= Spike-in controls =

Biological molecules used for experiment calibration

Spike-in controls or spike-ins are known quantities of molecules—such as oligonucleotide sequences (RNA, DNA), proteins, or metabolites—added to a biological sample for more accurate quantitative estimation of the molecule of interest across samples and batches. Spike-ins are particularly used in high-throughput sequencing assays, where they act as an internal reference to monitor and normalize technical and biological biases introduced during sample processing such as library preparation, handling, and measurement.

Spike-ins can adjust for specific technical biases and enable accurate estimation of the endogenous molecules of interest, resulting in improved data quality and standardization across different samples or experiments. Spike-ins can be synthetic or exogenous material (not originally part of the sample). In sequencing-based assays, exogenous material is typically derived from the genome of a different species such as Drosophila melanogaster or Arabidopsis thaliana.

== Design ==
Spike-ins are subjected to the same experimental steps and potential biases as the native molecules within a sample after they have been added. They are added early in the experimental workflow, often during or immediately after sample lysis or extraction and prior to sequencing. As such, the suitability of spike-ins, their design, and subsequently analysis should allow accounting for as many sources of experimental variation as possible. Ideally, the spike-ins closely resemble the input material containing epitopes of interest but allow clear differentiation from the native molecules. Since the initial amount of each spike-in molecule is known, its measured quantity at the end of the experiment reflects the cumulative effects of technical factors, such as extraction efficiency, enzymatic reaction efficiencies (e.g., reverse transcription, ligation, amplification), sample loss, and measurement sensitivity.

In sequencing assays, spike-ins can further be combined with unique molecular identifiers to increase sensitivity and specificity.

== Analysis ==
The information obtained from spike-ins is typically leveraged after initial bioinformatics analyses have been carried out — with the final output of such analyses being absolute counts of different spike-in controls for each library. Various spike-in normalization or calibration methods then utilize this information as baseline to adjust the primary signal of interest.

=== Spike-in normalization ===
The choice of a normalization method can significantly influence the post-normalization conclusions drawn from an experiment. The first spike-in normalization method, known as reference-adjusted reads per million (RRPM) used a scaling factor determined from the number of reads aligned to the exogenous genome. Subsequent methods modified RRPM to consider the counts of spike-in reads derived from the input sample. A common approach involves determining the ratio between the observed spike-in read counts and the expected counts, or simply calculating the total spike-in reads per sample. These values are then used to derive sample-specific scaling factors. For instance, if a sample yields fewer spike-in reads than expected or fewer than another sample normalized to the same input, its endogenous gene counts are scaled upwards, under the assumption that the lower spike-in recovery reflects a global technical loss for that sample.

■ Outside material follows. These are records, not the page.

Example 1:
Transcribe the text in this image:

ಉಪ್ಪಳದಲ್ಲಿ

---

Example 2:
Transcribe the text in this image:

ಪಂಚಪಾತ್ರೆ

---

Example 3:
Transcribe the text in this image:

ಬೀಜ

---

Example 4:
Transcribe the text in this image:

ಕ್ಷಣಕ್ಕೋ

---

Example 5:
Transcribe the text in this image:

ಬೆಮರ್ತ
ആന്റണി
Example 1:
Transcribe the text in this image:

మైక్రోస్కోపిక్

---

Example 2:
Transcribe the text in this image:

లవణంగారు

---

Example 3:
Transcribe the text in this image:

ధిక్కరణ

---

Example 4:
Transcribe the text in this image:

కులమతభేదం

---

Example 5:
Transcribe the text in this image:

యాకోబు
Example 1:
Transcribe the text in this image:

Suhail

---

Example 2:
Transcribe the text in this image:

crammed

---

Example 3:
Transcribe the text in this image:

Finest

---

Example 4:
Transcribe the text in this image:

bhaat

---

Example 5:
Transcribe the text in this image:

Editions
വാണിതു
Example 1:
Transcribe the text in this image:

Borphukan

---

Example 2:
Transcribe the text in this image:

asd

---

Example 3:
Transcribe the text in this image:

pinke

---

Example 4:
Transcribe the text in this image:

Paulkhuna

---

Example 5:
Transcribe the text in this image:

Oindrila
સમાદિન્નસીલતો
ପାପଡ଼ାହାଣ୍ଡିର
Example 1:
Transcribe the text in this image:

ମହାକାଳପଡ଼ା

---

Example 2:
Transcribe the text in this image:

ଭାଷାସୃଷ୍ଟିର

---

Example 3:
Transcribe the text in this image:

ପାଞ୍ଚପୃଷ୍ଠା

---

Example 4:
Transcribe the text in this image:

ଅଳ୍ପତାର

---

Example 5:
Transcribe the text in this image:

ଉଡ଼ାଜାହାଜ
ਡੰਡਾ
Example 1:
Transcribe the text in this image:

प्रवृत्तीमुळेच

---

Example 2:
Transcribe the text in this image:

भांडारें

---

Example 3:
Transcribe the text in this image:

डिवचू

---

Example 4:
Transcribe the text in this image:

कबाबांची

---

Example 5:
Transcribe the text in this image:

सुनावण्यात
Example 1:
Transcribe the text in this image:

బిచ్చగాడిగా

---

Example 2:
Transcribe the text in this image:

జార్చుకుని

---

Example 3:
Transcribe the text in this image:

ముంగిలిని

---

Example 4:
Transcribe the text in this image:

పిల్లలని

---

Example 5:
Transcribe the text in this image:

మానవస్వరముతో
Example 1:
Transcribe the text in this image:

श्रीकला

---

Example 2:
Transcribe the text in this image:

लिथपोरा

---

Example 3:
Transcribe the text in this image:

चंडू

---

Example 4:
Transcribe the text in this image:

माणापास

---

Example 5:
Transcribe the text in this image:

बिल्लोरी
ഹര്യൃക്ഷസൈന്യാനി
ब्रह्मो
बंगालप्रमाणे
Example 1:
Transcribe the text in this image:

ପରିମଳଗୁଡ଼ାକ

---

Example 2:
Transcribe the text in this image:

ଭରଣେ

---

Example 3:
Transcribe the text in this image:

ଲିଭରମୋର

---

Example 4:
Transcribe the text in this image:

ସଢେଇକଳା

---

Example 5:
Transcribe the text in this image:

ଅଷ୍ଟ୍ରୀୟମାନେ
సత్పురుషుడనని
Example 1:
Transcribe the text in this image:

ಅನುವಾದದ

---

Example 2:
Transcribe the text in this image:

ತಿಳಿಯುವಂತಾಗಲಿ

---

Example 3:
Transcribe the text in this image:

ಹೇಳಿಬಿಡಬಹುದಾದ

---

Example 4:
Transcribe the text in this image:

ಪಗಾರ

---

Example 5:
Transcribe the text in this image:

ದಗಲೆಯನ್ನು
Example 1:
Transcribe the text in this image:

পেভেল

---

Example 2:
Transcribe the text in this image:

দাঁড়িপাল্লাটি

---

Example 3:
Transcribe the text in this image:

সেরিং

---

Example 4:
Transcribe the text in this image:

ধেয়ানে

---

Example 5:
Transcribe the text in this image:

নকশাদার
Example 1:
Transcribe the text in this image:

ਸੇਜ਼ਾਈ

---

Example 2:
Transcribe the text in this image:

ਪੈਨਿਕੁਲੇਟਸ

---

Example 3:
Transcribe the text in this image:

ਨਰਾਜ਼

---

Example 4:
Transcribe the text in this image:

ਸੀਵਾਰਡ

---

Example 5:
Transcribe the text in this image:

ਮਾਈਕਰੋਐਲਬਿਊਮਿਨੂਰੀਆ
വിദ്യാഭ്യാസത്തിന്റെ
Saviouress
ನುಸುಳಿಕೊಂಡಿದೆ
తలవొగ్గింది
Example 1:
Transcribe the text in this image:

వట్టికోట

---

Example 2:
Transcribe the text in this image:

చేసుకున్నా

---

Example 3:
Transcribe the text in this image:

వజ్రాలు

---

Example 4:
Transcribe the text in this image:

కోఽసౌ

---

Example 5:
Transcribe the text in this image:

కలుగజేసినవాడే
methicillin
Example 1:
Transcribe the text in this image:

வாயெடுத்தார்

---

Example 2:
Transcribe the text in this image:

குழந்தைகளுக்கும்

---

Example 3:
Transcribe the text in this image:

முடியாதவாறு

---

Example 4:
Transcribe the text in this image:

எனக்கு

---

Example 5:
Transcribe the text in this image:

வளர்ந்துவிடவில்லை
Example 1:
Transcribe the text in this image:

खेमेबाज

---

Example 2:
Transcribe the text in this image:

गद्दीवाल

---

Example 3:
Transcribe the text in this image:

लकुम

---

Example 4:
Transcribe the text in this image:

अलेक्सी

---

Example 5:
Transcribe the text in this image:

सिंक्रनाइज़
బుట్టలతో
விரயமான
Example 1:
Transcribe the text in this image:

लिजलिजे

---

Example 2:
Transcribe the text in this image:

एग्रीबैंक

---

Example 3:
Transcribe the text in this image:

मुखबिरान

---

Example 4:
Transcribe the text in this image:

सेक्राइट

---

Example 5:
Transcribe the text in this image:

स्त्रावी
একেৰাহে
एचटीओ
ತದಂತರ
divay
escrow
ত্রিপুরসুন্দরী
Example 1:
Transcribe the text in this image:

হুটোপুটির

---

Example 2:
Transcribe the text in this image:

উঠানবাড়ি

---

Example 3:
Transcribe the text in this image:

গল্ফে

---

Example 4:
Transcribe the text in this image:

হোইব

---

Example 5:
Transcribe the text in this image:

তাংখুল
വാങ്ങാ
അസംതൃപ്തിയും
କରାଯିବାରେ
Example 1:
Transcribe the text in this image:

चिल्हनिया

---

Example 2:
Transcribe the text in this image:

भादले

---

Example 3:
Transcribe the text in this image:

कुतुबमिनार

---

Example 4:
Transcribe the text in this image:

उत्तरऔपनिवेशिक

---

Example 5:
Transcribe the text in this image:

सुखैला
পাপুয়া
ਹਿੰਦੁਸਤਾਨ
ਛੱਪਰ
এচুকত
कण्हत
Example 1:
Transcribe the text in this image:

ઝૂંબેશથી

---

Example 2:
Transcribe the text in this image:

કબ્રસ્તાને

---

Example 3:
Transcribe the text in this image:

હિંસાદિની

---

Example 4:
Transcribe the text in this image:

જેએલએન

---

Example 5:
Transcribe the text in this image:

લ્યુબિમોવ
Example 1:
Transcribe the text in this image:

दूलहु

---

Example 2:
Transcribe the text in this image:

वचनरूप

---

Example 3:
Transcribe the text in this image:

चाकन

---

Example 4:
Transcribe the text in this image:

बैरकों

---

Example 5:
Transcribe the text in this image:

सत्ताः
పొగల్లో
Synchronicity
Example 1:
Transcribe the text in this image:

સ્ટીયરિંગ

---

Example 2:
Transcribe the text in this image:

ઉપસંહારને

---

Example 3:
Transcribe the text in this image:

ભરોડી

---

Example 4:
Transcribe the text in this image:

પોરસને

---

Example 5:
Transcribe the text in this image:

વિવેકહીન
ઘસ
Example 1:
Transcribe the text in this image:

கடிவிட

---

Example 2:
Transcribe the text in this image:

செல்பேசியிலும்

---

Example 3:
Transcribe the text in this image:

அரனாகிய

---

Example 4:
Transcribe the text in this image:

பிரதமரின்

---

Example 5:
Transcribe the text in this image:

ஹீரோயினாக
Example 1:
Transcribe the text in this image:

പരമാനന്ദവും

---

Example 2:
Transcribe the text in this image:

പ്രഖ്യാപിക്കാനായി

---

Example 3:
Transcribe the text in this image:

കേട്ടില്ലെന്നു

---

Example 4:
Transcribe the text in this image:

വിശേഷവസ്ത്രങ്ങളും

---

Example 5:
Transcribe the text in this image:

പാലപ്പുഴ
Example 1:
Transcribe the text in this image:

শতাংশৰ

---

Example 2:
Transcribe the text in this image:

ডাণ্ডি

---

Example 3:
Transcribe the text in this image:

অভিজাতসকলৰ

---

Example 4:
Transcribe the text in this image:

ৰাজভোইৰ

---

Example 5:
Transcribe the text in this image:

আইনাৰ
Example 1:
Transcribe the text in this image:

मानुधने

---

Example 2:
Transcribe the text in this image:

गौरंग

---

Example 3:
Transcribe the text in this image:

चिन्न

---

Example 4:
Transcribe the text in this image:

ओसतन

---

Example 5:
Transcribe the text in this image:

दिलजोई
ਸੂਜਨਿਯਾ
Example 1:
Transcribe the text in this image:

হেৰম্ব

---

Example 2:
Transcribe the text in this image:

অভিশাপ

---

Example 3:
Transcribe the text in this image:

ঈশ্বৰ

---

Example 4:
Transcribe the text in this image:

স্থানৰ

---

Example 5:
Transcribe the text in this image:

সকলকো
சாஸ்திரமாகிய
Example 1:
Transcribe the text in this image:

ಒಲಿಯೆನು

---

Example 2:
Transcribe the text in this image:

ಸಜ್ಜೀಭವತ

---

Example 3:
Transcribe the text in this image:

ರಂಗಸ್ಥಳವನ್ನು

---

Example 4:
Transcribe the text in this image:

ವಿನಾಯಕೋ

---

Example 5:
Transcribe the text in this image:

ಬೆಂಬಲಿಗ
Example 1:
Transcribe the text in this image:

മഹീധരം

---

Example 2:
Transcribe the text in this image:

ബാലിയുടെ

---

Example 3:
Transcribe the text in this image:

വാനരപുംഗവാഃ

More sophisticated methods may use regression analysis or factor analysis across multiple spike-ins added at various concentrations to model the relationship between input amount and sequencing output, aiming for a more robust estimate of technical bias.

== Applications ==
Several types of spike-in controls are used depending on the application:

- RNA spike-ins: Commonly used in gene expression studies like RNA-Seq and Microarray analysis. Synthetic RNA molecules of defined sequences and lengths are added, often in predefined mixtures covering a wide concentration range. A well-known example is the set developed by the External RNA Controls Consortium (ERCC).
- DNA spike-ins: Used in genomics applications such as ChIP-Seq (Chromatin Immunoprecipitation Sequencing), DNA methylation analysis (e.g., bisulfite sequencing), or other genomic assays. These can be synthetic DNA fragments or genomic DNA from an unrelated species (e.g., adding fly DNA to human samples for ChIP-Seq).
Other less used spike-ins may include peptide or metabolite spike-ins. In proteomics and metabolomics, often stable isotope-labeled synthetic peptides (e.g., AQUA peptides) or metabolites, purified proteins or endogenous metabolites or non-endogenous small molecules are added in known amounts for quantification and normalization.